The demand for the 787 Dreamliner, in particular, came yesterday as Emirates placed an order for 40 787-10 Dreamliners in a $15.1 billion order.
More than half of total deliveries in the Middle East are due to be single-aisle aircraft like the 737MAX. Low-cost carrier growth in the Middle East has been exponential so 1,770 aircraft like the 737MAX will be needed over 20 years, which the market alone is valued at $190 billion.
Randy Tinseth, vice president of Marketing, Boeing Commercial Airplanes commented on this forecast: “Traffic growth in the Middle East is expected to grow at 5.6 percent annually during the next 20 years.
The fact that 85 percent of the world’s population lives within an eight-hour flight of the Arabian Gulf, coupled with robust business models and investment in infrastructure, allows carriers in the Middle East to channel traffic through their hubs and offer one-stop service between many cities.”
On top of this forecast, Boeing will become more present and supportive in the role of their third biggest business unit called Global Services, a $2.6 trillion program which aims to create “tailored solutions and everything in between” featuring the support of commercial and defense systems through the use of global reach, strong customer in-country partnerships as well as positioning the company in the future to become more successful.
The Middle East counts for nearly 10% of Boeing’s long-term demand for the globe.
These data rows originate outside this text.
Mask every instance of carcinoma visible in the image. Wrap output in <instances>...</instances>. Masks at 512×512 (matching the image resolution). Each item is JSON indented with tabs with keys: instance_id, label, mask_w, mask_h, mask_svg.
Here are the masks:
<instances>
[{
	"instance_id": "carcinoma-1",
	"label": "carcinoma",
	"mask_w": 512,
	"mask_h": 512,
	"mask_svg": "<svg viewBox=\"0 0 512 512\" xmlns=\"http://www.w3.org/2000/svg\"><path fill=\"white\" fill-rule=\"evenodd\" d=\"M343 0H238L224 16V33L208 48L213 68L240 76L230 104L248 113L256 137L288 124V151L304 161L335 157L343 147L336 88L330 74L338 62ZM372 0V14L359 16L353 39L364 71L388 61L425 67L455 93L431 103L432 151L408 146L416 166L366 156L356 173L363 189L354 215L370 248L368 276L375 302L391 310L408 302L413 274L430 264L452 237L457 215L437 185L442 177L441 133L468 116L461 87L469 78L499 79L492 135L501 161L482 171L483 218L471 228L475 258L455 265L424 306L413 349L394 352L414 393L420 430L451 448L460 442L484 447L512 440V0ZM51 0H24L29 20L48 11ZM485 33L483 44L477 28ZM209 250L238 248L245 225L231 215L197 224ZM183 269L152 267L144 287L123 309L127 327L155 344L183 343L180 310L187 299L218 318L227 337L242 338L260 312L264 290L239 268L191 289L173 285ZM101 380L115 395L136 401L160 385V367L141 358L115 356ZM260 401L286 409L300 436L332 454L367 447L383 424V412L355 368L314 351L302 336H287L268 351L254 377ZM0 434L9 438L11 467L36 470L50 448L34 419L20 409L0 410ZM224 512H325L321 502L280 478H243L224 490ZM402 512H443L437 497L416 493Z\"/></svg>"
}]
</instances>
Boeing’s global forecast is in the region of $6.1 trillion, which will require 41,030 aircraft over the next two decades.
Boeing has said that these aircraft are needed to replace the less fuel-efficient aircraft that are currently being operated by such carriers as well as benefitting passengers with lower fares. They believe that if this can be done, then they can stimulate growth in markets, economies and in the business models of the airlines that operate around the world.
Boeing’s forecast appears to be much more confident than Airbus’ as they claim that the Middle East forecast is only valued at $600 billion and require only 2,590 aircraft by 2036, hinting that the market isn’t as strong as what Boeing believes.
They do have the same consensus in twin-aisle aircraft accounting for most of the forecast. All-in-all, it must show that Boeing believes that they can be much more successful in their 737MAX, 787 and 777 families than Airbus with their A320, A350, and A380 families respectively.